── Provided records

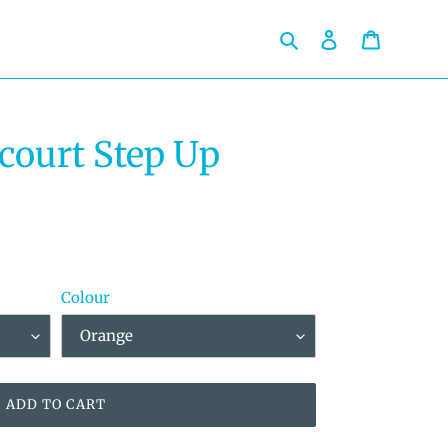
Search
Log in
Cart
court Step Up
Colour
ADD TO CART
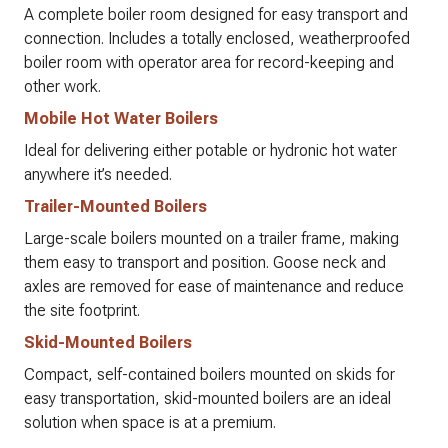
A complete boiler room designed for easy transport and
connection. Includes a totally enclosed, weatherproofed
boiler room with operator area for record-keeping and
other work.
Mobile Hot Water Boilers
Ideal for delivering either potable or hydronic hot water
anywhere it’s needed.
Trailer-Mounted Boilers
Large-scale boilers mounted on a trailer frame, making
them easy to transport and position. Goose neck and
axles are removed for ease of maintenance and reduce
the site footprint.
Skid-Mounted Boilers
Compact, self-contained boilers mounted on skids for
easy transportation, skid-mounted boilers are an ideal
solution when space is at a premium.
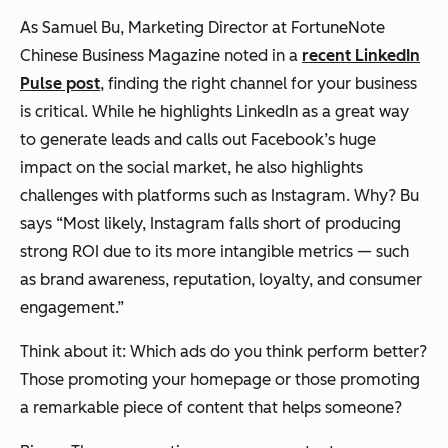
As Samuel Bu, Marketing Director at FortuneNote
Chinese Business Magazine noted in a
recent LinkedIn
Pulse post
, finding the right channel for your business
is critical. While he highlights LinkedIn as a great way
to generate leads and calls out Facebook’s huge
impact on the social market, he also highlights
challenges with platforms such as Instagram. Why? Bu
says “Most likely, Instagram falls short of producing
strong ROI due to its more intangible metrics — such
as brand awareness, reputation, loyalty, and consumer
engagement.”
Think about it: Which ads do you think perform better?
Those promoting your homepage or those promoting
a remarkable piece of content that helps someone?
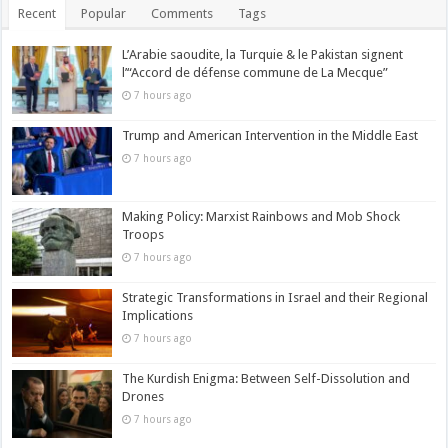
Recent
Popular
Comments
Tags
L’Arabie saoudite, la Turquie & le Pakistan signent
l’“Accord de défense commune de La Mecque”
7 hours ago
Trump and American Intervention in the Middle East
7 hours ago
Making Policy: Marxist Rainbows and Mob Shock
Troops
7 hours ago
Strategic Transformations in Israel and their Regional
Implications
7 hours ago
The Kurdish Enigma: Between Self-Dissolution and
Drones
7 hours ago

────

Every line in the data that holds the string "your" should be copied.

- Problem solution -
, finding the right channel for your business
Those promoting your homepage or those promoting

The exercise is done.